Marco shook his head. “We’re in a bad state. Without a place to regroup to and Penetra scanners everywhere, we’re sitting ducks. We need to avoid all major cities for a few days until Paula figures things out. Unfortunately, that’s where all our safe houses are.”
“Wait,” Jill said quickly. “I know a place. Can you get a word out to Paula and the rest of our people?” He nodded. “Good,” she picked up her pace. “I guess my good for nothing husband is good for something after all.”
THIRTY-SIX
THE FALL
There were others like me who wandered the land, searching for greatness. While most were unsuccessful – finding the special humans who have the power to change history was as difficult as finding Quasing during the Gathering – a few were successful, though sometimes with unexpected results. Huchel and Camr succeeded with King Solomon and Hammurabi. With Alexander the Great, Cualm showed us what could happened if we lost control of a host with unbridled ambition. Both Zoras’ hosts, Nero and Caesar, were cases where the Quasing lost control as well.
Tao
The trip around the South China Sea at the freighter’s snail-paced twenty knots became a mini-vacation of sorts. Though Roen had paid enough to get them all housed at the Ritz Carlton for a year, they were given cargo containers down in the hold as apartments. It seemed that in the distant past, Dylan had indeed dated Manny’s niece, and the two men had once been close and dabbled in cockfighting together. Now, Manny’s niece was a nun and Dylan was on Manny’s permanent shit-list. However, Dylan had saved Manny’s life more than once from bad wagers in the arena, so the old captain put up with him.
Roen and his men spent much of their days practicing their golf swings on the makeshift driving range at the aft starboard side. This was the first real downtime the team had had since they arrived in Taiwan, and the men’s individual talents were coming out of the woodwork. Jim had been an opera major and a pretty decent baritone, Ray had once been a semi-pro figure skater, Grant had graduated from culinary school, Faust had made it to day four of one of the World Series of Poker tournaments, Hutch was a Golden Gloves amateur champion, and one would never guess, but skinny Stan could drive the golf ball nearly three hundred meters. Roen had no idea why Stan bothered being a Prophus agent. If Roen had that kind of skill, he’d ditch Tao and join the PGA in a heartbeat.

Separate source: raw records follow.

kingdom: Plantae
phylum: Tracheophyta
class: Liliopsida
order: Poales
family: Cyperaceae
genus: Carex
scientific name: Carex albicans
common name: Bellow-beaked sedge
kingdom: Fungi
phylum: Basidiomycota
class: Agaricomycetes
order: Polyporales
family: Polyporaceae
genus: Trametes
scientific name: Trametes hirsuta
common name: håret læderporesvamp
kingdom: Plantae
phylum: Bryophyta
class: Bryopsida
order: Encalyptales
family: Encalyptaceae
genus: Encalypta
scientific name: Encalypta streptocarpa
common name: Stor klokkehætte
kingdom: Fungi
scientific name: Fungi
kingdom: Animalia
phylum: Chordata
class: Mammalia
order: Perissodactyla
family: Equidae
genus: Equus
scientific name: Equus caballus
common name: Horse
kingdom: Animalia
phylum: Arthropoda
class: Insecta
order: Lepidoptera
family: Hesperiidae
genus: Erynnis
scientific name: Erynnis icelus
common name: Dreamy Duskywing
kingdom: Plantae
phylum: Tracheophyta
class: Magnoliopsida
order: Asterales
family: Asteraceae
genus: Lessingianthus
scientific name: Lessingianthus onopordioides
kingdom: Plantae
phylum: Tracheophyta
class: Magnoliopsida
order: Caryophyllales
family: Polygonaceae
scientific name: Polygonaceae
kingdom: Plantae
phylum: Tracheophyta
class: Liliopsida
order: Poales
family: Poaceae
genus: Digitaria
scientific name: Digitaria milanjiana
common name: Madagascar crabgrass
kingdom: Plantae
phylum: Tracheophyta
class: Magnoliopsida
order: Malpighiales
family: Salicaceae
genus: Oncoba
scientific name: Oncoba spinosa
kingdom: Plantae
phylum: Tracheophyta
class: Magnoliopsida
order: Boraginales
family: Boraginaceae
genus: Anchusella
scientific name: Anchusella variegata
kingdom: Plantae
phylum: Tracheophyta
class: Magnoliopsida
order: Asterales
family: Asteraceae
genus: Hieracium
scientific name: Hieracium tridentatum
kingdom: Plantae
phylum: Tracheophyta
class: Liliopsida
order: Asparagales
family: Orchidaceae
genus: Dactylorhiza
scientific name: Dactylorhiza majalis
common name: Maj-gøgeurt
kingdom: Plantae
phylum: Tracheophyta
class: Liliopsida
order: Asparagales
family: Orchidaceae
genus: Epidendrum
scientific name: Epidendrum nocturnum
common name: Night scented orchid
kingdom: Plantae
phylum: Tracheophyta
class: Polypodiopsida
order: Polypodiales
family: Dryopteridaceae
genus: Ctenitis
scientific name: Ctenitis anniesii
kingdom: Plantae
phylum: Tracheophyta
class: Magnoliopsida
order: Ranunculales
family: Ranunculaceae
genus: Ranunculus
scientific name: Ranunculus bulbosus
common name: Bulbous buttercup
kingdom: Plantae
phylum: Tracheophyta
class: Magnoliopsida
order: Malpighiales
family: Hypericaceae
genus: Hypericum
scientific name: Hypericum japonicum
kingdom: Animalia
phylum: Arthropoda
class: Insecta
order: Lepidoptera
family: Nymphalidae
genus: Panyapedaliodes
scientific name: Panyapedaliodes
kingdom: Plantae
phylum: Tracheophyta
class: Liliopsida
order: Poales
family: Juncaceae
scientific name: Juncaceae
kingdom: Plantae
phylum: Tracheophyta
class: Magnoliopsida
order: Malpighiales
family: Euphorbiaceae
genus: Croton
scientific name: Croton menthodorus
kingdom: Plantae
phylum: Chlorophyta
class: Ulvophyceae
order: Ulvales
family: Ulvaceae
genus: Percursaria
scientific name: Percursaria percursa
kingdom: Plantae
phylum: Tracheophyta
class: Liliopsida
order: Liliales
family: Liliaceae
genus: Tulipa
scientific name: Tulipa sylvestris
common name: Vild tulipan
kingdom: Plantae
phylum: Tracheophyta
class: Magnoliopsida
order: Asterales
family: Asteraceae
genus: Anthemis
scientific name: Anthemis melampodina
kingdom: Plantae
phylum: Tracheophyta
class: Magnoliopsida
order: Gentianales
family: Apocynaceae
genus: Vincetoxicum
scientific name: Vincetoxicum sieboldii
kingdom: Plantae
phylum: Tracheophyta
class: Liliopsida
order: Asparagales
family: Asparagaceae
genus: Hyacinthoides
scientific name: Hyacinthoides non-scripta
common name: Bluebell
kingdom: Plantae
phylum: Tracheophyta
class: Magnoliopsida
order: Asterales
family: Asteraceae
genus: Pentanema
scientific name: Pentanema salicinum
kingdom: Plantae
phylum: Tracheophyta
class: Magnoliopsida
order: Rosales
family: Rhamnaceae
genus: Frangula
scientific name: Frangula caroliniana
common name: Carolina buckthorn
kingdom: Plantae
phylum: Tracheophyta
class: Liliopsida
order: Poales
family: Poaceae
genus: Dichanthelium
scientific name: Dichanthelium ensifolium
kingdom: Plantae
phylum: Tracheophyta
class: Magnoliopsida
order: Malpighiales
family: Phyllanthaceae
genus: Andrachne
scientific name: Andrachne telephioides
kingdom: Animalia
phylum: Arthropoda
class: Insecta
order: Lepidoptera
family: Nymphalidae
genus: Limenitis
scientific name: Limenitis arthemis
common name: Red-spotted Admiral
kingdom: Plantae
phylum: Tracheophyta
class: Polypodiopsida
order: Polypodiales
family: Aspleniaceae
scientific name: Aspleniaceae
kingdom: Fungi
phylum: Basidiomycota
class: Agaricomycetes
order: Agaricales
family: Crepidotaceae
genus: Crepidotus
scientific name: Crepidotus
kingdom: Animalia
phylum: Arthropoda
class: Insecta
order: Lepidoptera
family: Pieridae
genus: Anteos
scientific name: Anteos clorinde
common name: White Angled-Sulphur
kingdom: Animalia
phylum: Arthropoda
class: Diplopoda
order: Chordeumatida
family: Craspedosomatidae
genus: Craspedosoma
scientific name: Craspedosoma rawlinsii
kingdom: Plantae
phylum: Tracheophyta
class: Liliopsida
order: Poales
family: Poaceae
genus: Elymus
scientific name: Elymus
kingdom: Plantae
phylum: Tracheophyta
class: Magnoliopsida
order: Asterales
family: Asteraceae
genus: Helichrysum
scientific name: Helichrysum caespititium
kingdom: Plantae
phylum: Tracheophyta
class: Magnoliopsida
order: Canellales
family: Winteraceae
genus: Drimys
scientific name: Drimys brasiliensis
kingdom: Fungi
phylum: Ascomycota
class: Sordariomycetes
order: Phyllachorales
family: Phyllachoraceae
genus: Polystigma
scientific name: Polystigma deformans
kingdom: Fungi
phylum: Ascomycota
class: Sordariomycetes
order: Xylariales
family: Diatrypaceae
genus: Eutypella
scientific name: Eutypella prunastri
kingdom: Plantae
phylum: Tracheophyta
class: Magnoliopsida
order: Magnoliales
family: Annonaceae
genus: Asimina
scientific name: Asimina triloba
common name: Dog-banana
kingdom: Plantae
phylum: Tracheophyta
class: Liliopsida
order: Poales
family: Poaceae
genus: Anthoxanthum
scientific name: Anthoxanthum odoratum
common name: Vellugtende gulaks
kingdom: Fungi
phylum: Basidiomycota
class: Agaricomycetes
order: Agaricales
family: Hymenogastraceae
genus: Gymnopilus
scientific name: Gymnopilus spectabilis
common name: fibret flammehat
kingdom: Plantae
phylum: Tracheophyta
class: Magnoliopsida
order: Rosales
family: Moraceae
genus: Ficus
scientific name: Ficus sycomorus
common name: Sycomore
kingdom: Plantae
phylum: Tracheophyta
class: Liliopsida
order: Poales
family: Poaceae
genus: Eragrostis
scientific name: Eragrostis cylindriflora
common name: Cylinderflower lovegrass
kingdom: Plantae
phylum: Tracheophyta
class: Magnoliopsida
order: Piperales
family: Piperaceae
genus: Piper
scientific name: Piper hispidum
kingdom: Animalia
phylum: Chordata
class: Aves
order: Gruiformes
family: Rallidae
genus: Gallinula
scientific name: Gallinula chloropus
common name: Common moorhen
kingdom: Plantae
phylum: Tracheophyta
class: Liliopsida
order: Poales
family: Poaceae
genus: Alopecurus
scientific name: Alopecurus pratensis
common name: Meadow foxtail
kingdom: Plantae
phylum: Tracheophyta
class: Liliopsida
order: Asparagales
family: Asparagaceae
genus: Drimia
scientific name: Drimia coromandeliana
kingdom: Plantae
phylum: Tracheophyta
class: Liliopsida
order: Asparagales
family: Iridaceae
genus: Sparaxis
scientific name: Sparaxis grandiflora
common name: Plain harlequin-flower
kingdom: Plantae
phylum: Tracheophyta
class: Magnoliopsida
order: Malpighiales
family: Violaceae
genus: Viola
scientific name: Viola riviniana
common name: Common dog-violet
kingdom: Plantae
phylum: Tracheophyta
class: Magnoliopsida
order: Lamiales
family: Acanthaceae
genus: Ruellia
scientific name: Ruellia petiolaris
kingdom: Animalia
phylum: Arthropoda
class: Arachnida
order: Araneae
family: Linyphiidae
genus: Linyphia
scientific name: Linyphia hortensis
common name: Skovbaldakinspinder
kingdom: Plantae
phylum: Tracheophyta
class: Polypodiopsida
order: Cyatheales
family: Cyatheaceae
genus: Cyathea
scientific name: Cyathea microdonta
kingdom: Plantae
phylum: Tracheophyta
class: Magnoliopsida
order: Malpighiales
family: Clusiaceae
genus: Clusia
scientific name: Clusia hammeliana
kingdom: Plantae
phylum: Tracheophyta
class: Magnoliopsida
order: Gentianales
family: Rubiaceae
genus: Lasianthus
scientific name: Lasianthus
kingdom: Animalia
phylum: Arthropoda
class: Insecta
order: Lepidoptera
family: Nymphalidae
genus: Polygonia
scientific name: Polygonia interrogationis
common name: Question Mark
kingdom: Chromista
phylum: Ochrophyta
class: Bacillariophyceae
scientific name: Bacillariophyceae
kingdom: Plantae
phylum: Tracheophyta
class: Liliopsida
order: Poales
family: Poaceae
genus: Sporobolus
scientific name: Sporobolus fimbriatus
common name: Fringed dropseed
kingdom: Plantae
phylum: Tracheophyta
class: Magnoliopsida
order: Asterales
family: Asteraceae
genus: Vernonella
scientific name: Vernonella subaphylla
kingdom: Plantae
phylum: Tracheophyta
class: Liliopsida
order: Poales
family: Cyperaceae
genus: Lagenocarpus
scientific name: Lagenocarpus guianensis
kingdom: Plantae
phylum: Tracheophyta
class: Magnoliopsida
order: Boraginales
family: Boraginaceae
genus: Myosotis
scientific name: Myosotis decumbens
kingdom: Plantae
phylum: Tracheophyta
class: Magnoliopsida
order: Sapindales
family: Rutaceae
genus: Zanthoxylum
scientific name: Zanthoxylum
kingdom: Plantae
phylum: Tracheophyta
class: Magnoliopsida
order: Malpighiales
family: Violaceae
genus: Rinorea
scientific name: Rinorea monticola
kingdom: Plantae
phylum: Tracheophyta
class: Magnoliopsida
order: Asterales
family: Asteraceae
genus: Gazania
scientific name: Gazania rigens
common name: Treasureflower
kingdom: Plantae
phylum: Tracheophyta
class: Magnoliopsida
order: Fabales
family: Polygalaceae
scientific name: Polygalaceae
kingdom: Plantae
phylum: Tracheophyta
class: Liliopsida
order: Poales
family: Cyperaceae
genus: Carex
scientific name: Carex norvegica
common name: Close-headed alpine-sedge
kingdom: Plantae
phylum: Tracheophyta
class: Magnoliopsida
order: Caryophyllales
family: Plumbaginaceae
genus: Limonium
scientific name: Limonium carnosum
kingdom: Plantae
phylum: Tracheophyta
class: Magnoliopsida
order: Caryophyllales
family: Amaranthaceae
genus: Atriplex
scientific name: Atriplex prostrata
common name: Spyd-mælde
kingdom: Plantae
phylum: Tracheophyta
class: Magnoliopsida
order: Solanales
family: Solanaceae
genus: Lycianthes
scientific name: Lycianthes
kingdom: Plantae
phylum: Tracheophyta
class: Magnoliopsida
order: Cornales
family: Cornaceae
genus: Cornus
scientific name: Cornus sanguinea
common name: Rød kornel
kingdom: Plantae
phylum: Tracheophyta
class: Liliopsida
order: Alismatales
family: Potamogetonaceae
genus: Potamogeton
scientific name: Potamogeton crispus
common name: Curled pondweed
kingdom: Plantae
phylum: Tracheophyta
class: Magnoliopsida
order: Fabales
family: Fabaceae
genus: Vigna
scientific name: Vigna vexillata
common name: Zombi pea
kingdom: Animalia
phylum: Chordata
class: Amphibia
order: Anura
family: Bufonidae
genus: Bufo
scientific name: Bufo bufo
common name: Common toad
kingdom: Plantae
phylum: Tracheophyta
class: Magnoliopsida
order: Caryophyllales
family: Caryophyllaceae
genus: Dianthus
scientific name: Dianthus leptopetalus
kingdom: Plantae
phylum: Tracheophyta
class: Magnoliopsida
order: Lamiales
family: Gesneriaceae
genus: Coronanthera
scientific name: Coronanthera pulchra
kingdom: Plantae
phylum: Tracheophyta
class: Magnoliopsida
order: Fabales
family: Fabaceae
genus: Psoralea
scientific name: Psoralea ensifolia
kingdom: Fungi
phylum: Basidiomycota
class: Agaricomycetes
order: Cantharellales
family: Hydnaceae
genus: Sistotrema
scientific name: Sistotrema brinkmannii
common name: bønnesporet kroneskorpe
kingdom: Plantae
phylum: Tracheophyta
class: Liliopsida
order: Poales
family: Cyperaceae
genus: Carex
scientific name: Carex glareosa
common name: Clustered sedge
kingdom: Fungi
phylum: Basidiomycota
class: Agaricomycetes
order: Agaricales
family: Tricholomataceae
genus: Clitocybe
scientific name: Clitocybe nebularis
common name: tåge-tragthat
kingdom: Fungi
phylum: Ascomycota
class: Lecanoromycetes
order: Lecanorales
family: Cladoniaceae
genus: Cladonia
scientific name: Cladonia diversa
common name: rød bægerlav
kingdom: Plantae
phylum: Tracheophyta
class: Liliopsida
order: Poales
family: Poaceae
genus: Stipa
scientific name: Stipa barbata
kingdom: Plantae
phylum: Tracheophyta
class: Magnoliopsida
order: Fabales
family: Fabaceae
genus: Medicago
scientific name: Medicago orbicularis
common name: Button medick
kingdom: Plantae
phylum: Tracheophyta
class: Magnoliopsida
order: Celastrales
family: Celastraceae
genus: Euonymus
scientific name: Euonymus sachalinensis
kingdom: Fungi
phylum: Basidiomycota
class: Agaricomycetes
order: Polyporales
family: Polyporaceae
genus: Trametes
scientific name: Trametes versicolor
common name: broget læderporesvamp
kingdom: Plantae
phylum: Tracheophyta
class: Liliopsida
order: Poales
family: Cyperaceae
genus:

Thank you for the loyalty and support.
“I’ve seen the chicks pro golfers nab. You still owe me a Brazilian lingerie model.”
When not working on their golf swings and swilling lambanog, a liquor brewed in the engine room, the team passed the time sparring. Their friendly fights became so popular that it soon became the ship’s main attraction. Grant had to make a fight schedule to accommodate the crew and even set up a relatively complicated system for them to bet on. Within two days, the team was able to amass a tidy enough sum to pay for all the lambanog they could drink.
What also impressed Roen during these sparring sessions was the skill his men had in hand-to-hand combat. These weren’t the green grunts that he had encountered guarding doors at Command. These were the best shock troops the Prophus had to offer. Roen wasn’t about to admit that any of these guys were better than him, and all the betting odds backed his confidence, but all of them had at one point given him a run for his money. There were quite a few upsets during the fights, from Ray with his flashy dance-like moves to Stan’s old-school Chinese Hong Fist to Grant’s “I’m impervious to pain” Neanderthal beat-down. It wasn’t pretty, and he ate punches by the bunch, but once Grant got his paws on him, it was pretty much over. Now Roen knew why the rest of the guys called him Zangief. Hutch, on the other hand, gave him the most problems with his boxing. His odds against Roen were nearly one-to-one.